In unserer Gesellschaft haben Maulkörbe (immer noch) ein schlechtes Image. Und das trotz vieler positiver Beispiele. Viele verbinden den Maulkorb pauschal mit Aggression. Und sie fühlen sich bedroht.
Schon die Leine ist mit Vorurteilen behaftet. „Beißt der?“, wird schon mal misstrauisch gefragt, wenn Kontakt an der Leine unerwünscht ist. Als ob Verantwortung für seinen Vierbeiner schlechtes Benehmen kaschieren soll. Gerade in Begegnungen ist sie so wichtig! Zudem gibt es gute Gründe, warum ein Hund eine Leine trägt oder sogar tragen sollte – oder eben einen Maulkorb.
Der Hund steht auf einer Rassenliste. Das sagt erst mal nichts über den Hund als solchen aus. Sondern nur über seinen Phänotyp.
Fahrt mit öffentlichen Verkehrsmitteln. Mancherorts ist der Maulkorb vorgeschrieben. Wer sich daran hält, der zeigt, dass er die Hausregeln des Fahrgastbetriebs kennt und respektiert. Menschen mit Angst vor Hunden verstehen sofort: Dieser Halter denkt an andere – er nimmt Rücksicht auf sein Umfeld.
Manche Hunde verhalten sich gefährlich und/oder beißen. Aus Unsicherheit, bei Schmerz oder durch erlerntes Verhalten. Der Maulkorb ermöglicht es dem Hund, am normalen Leben teilzuhaben, erleichtert Tierarztbesuche etc.

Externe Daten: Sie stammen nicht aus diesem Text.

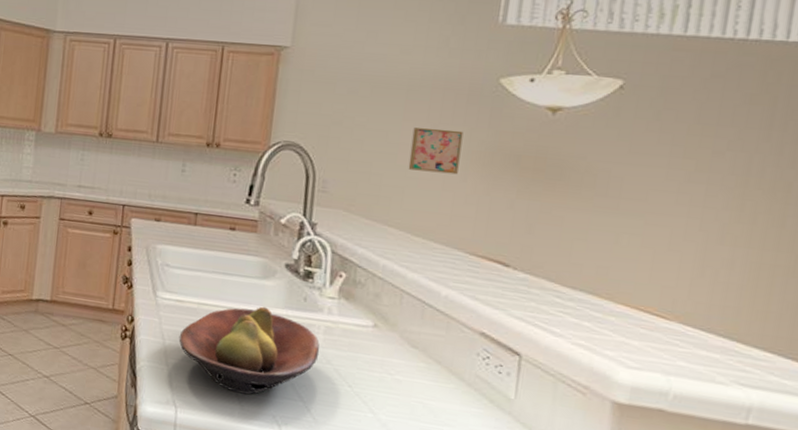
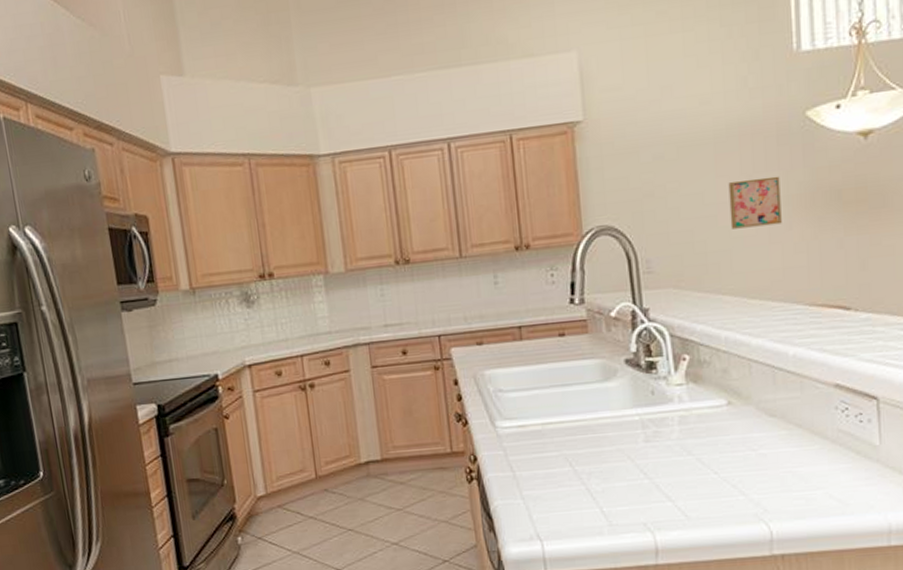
fruit bowl: present [178,306,320,395] -> none [529,410,679,510]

Unverträglichkeit mit anderen Hunden. Schlechte Erfahrung, mangelnde Sozialisation, Genetik oder fehlende Sozialkompetenz – es gibt viele Gründe, warum Hunde Probleme mit ihresgleichen oder anderen Tieren haben. Damit in Alltag und Training niemand zu Schaden kommt, ist ein Maulkorb unverzichtbar.
Giftköderschutz. Tierhasser gibt es überall. Und manche Hunde sind wahre Allesfresser. Hier dient der Maulkorb zum Schutz des Hundes vor Gefahr!
Haltung zeigen. Manche Hundehalter möchten Verantwortung demonstrieren, jederzeit. Warum? Weil sie es können. Und weil das Tragen des Maulkorbs schrittweise positiv trainiert wurde. Gutes Training basiert auf Kooperation. Kooperation vermeidet Überforderung. Der Halter zeigt hier, dass er die Bedürfnisse seines Hundes respektiert.
Ist der Mensch entspannter, ist es auch sein Hund. Wenn ich weiß, dass nichts passieren kann, kann ich den Alltag mit meinem Hund optimistischer angehen – vor allem in herausfordernden Situationen.
Wichtig ist, dass der Maulkorb gut sitzt und dem Hund keine Schmerzen zufügt. Er sollte seine Sicht nicht behindern und ihm ermöglichen, das Maul zu öffnen und Wasser aufzunehmen, vor allem bei großer Hitze.
Einen gut sitzenden Maulkorb gibt es in der Regel nicht „von der Stange“. Er muss an die Anatomie des Hundes angepasst und individualisiert werden. Ein maßgefertiger Korb ist sogar in der Lage, bestimmte Punkte am Nasenrücken zu stimulieren, die zur Entspannung beitragen können.
Doch wenn das Ergebnis so stylish aussieht wie bei Fonsi, dann habt ihr wohl alles richtig gemacht. Und Hand aufs Herz: Wer hätte nicht gern einen so schönen Mauli?